PhD defense Khalid Oublal: From Signals to Structures: Advances in Explainable Representations for Sequential Generative Models
Télécom Paris, 19 place Marguerite Perey F-91120 Palaiseau [getting there], amphi 3 and in videoconferencing
Jury
- Francesco Locatello, Assistant Professor, ISTA, Google Research, Austria (Reviewer)
- Yann Traonmilin, Research Scientist CNRS (HDR), Institut de Mathématiques de Bordeaux, France (Reviewer)
- Jesse Read, Professor (HDR), École polytechnique, France (Examiner)
-
François Roueff, Professor (HDR), Télécom Paris, France (Thesis Supervisor)
- Saïd Ladjal, Professor (HDR), Télécom Paris, France (Thesis Co-Supervisor)
- Emmanuel Le Borgne, Senior Research Scientist, TotalEnergies, France (Thesis Co-Supervisor, guest)

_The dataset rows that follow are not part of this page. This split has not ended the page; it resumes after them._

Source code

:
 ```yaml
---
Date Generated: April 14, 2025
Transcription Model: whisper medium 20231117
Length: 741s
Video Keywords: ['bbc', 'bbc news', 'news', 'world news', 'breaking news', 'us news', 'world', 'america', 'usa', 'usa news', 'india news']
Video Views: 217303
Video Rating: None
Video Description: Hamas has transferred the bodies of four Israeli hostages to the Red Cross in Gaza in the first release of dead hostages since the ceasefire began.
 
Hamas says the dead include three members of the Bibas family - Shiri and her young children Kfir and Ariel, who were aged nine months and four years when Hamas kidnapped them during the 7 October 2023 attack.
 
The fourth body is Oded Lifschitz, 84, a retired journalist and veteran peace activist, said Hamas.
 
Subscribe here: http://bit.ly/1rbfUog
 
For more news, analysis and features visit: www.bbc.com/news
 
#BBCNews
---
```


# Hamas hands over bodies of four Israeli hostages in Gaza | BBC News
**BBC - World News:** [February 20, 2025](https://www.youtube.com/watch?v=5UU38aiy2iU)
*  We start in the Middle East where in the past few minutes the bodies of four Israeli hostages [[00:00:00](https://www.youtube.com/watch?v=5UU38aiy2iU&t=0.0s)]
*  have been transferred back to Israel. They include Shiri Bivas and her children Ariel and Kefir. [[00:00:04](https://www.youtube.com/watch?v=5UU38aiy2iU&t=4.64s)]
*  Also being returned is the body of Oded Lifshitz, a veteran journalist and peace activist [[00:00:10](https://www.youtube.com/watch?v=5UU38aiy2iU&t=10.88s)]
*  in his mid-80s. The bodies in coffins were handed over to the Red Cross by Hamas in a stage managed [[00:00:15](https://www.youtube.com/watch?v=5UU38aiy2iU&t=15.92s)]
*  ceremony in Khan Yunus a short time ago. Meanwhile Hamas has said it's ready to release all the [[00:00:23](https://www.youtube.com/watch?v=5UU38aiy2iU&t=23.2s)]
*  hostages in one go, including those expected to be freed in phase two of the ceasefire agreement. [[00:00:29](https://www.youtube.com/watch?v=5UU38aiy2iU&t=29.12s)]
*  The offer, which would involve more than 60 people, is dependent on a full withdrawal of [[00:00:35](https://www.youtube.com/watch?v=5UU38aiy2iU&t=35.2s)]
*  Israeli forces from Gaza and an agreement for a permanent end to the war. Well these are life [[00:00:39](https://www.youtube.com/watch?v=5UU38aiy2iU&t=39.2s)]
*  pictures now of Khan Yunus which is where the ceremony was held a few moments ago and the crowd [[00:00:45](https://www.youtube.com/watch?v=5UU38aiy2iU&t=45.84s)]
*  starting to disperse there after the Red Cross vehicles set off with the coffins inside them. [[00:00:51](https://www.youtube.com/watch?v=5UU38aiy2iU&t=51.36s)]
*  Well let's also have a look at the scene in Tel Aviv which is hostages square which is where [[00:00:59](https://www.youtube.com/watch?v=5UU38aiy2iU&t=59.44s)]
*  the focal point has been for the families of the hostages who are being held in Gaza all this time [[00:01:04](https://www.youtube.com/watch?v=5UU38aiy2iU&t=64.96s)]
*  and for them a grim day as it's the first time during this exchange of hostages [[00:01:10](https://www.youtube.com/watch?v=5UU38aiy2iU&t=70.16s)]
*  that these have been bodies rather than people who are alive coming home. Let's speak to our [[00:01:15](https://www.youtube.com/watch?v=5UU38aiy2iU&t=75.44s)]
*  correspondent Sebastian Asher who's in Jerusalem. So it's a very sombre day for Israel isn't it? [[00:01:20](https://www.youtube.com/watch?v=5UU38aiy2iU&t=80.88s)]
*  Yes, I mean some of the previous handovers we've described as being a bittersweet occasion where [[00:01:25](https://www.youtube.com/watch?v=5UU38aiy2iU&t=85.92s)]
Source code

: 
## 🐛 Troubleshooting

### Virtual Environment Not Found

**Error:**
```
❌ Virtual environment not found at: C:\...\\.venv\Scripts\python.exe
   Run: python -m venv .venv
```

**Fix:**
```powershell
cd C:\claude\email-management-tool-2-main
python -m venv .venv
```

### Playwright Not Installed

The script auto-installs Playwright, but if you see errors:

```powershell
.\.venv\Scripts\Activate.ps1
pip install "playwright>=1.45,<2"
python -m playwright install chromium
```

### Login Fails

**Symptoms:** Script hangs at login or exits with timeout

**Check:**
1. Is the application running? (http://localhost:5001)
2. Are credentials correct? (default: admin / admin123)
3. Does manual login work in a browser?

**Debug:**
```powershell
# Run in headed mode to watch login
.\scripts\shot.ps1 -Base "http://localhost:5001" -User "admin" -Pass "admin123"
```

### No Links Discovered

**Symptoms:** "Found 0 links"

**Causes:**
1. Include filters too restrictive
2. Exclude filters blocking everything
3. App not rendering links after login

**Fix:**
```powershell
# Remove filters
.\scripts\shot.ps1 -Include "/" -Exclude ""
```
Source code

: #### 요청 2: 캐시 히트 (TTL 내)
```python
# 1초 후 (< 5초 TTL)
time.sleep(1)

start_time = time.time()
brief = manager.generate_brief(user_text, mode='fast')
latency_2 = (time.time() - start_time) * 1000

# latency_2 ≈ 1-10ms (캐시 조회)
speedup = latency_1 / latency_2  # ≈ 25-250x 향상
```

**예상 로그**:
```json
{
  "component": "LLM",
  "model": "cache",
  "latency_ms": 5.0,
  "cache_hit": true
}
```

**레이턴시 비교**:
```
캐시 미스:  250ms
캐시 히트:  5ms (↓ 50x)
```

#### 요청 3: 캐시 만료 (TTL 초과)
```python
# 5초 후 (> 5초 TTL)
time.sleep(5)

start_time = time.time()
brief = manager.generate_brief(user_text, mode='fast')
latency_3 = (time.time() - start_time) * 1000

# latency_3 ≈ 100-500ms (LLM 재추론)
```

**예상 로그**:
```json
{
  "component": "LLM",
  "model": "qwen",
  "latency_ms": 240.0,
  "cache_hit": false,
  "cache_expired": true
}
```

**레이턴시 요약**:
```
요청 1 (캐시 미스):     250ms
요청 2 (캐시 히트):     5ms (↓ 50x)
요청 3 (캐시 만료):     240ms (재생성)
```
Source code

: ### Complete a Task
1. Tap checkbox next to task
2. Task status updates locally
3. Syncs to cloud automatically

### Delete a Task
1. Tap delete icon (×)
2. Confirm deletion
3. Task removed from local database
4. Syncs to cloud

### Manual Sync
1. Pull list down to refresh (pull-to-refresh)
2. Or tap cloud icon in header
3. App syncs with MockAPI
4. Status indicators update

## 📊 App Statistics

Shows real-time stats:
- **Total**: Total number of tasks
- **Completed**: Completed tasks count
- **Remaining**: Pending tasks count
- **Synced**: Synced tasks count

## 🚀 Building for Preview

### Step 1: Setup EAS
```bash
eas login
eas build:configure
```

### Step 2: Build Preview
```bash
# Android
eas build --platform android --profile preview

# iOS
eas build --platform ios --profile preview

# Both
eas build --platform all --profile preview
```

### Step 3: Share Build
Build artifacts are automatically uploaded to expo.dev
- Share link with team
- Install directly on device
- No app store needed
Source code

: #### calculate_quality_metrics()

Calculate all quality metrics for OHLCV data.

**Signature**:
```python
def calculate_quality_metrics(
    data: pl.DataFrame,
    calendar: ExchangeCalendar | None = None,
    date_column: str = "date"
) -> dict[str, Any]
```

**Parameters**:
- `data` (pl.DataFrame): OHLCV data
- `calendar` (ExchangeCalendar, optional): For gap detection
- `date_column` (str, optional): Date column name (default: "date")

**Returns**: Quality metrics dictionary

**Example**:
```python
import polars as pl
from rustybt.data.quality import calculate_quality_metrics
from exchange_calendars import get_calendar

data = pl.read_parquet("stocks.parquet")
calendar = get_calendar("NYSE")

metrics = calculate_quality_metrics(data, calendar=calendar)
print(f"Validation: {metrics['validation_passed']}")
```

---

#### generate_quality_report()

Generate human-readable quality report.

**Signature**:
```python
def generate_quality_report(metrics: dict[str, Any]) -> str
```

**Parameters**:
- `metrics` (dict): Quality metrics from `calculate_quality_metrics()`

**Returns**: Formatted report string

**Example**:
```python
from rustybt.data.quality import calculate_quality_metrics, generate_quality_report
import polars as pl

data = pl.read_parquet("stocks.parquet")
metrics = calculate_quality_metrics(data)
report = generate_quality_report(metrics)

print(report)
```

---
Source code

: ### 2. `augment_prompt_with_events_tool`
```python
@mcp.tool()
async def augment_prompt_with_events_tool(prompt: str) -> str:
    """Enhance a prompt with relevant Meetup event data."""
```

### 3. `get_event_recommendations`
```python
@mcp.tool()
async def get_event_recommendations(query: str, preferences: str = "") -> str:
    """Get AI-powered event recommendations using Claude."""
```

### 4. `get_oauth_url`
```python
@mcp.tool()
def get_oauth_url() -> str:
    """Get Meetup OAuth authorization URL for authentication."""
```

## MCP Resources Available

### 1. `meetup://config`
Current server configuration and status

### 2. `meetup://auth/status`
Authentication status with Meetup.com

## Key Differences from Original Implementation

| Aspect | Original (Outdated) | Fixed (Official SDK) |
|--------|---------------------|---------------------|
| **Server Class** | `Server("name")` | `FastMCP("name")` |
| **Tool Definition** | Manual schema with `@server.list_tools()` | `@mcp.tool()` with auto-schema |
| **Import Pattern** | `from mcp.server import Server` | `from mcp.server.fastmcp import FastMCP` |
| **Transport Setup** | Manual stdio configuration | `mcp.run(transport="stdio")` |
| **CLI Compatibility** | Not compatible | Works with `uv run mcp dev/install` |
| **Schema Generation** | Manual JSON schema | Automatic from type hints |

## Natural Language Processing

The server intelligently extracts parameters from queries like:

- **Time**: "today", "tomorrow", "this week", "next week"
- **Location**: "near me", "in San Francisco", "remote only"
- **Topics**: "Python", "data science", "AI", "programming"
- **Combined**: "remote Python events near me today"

- David Benhaiem, Senior Research Scientist, TotalEnergies, France (Thesis Co-Supervisor, guest)
Abstract
At the heart of intelligence, whether biological or artificial, lies the ability to transform raw signals into structured, meaningful, and interpretable representations. Human cognition continuously organizes sensory streams into complex patterns that reveal regularities, causal relationships, and abstract concepts. Modern machine learning pursues a similar goal through generative models, whose purpose is to uncover the hidden processes shaping observed data.
Yet in practice, learned representations often struggle to isolate the true underlying factors or to fully preserve causal and temporal structure across different contexts. This stems from a fundamental issue: without appropriate structural constraints, multiple latent explanations can equally reproduce the same observations. This dissertation, « From Signals to Structures », explores how structural biases, such as sparsity, invariance, support factorization, and generator compositionality, can effectively guide sequential models toward reliable and interpretable latent representations. DIOSC disentangles correlated latent factors by enforcing independence-of-support constraints, facilitating out-of-distribution generalization. TABVAE captures instantaneous causal relationships through a temporal attention bottleneck and leverages sparsity to achieve this effectively. Extensions based on pretrained autoencoders and diffusion models further enhance latent causal graph recovery and representation quality. DiLOS exploits sparsity and compositional structure to separate sources when some latent factors are only partially observed. Finally, TimeSAE provides faithful post-hoc interpretability by estimating causal effects in latent space and aligning learned representations with human-understandable concepts. To evaluate these approaches, we introduce eHabitat, a dataset and benchmark for sequential representation learning and source separation, contributing to CO₂ reduction and energy sustainability.